You can also assign a callback for an async facade.

(defremote timestamp :callback #(println %))
(timestamp)

Serializing custom types

By default, most clojure data types are registered in carbonite. (As kryo requires you to register a class before you can serialize its instances.) However, you may have additional types to transport between client and server. To add your own types, you should register custom serializers on both server side and client side. Run this before you start server or client:

(use '[slacker.serialization])
(register-serializers some-serializers)

Carbonite has some detailed docs on how to create your own serializers.

JSON Serialization

Other than binary format, you can also use JSON for serialization. JSON is a text based format which is more friendly to human beings. It may be useful for debugging, or communicating with external applications.
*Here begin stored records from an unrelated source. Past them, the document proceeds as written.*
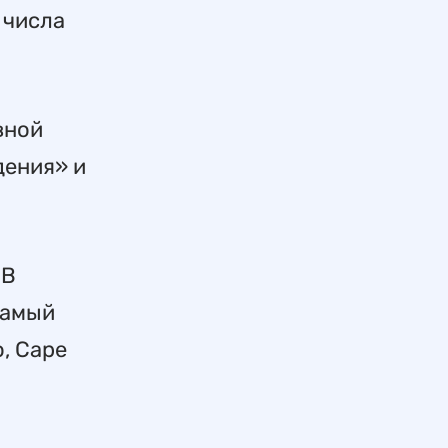
 числа
вной
дения» и
 В
самый
, Cape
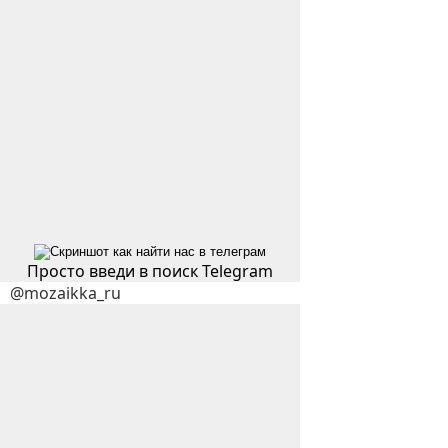
Просто введи в поиск Telegram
Configure slacker client to use JSON:

(def sc (slackerc "localhost" 2104 :content-type :json))

Turn on the debug option, you will see all the JSON data transported between client and server:

(use 'slacker.common)
(binding [slacker.common/*debug* true]
  (inc-m 100))

shows:

    dbg:: [100]
    dbg:: 700
    700

One thing you should note is the representation of keyword in JSON. Keywords and strings are both encoded as JSON string in transport. But while decoding, all map keys will be decoded to keyword, and all other strings will be decoded to clojure string. This may lead to inconsistency of your clojure data structure between server and client. Try to avoid this by carefully design your data structure or just using carbonite(default and recommended).

Performance

Some performance tests was executed while I'm developing slacker.

A simple test client is here. With the client, as tested on HP DL360 (dual 6 core X5650, 2.66GHz), a single client (50 connections, 50 threads) performed 500000 synchronous calls in 48862 msecs (TPS is about 10232).

Some formal performance benchmark is coming soon.

License

Copyright (C) 2011 Sun Ning

Distributed under the Eclipse Public License, the same as Clojure.